** Provided material **
▶

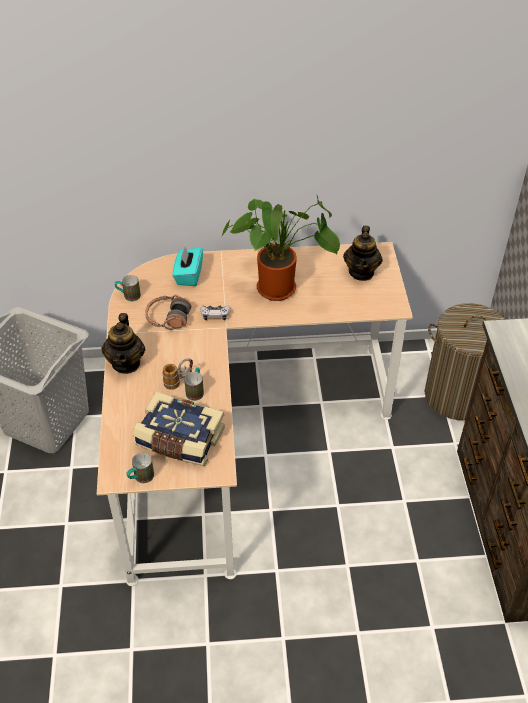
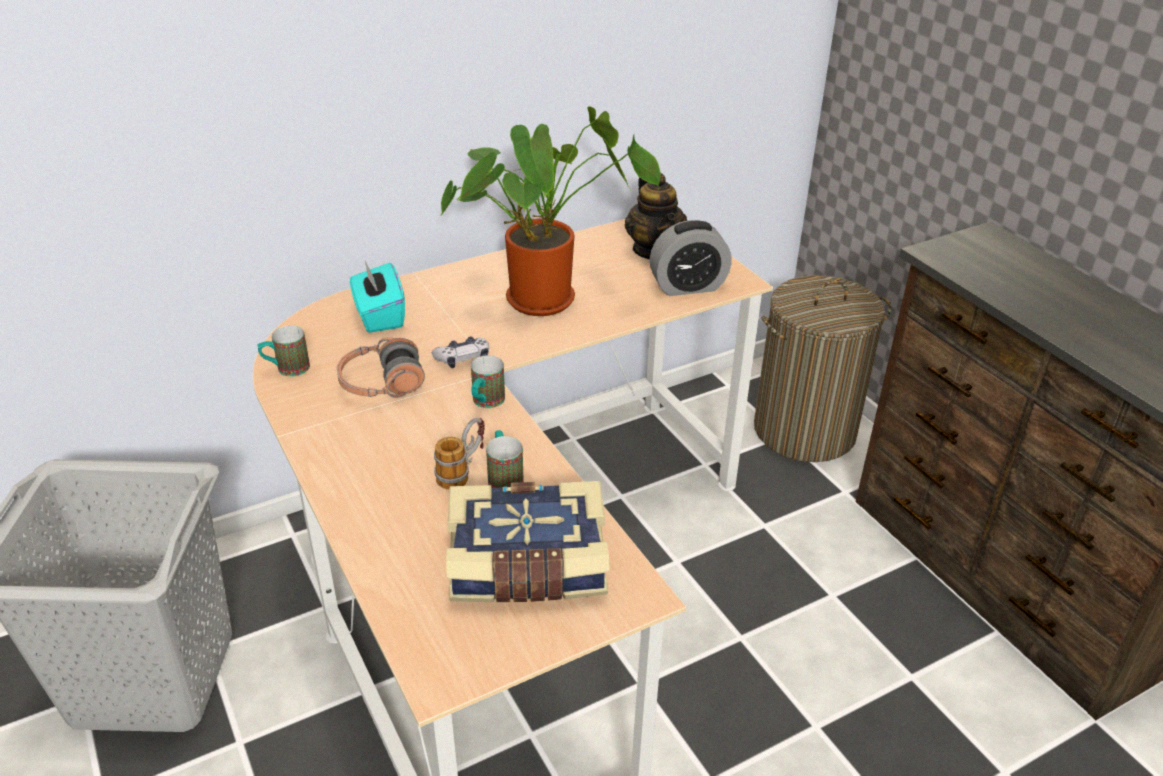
camera: 25 degrees left, 10 degrees down
(126, 363) = (344, 471): teapot -> none
(140, 478) = (494, 659): mug -> mug (485, 403)
(363, 303) = (688, 286): none -> alarm clock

◀

** Your task **
Give back the whole listing as it stands, minus its pictures.

** Result below **
camera: 25 degrees left, 10 degrees down
(126, 363) = (344, 471): teapot -> none
(140, 478) = (494, 659): mug -> mug (485, 403)
(363, 303) = (688, 286): none -> alarm clock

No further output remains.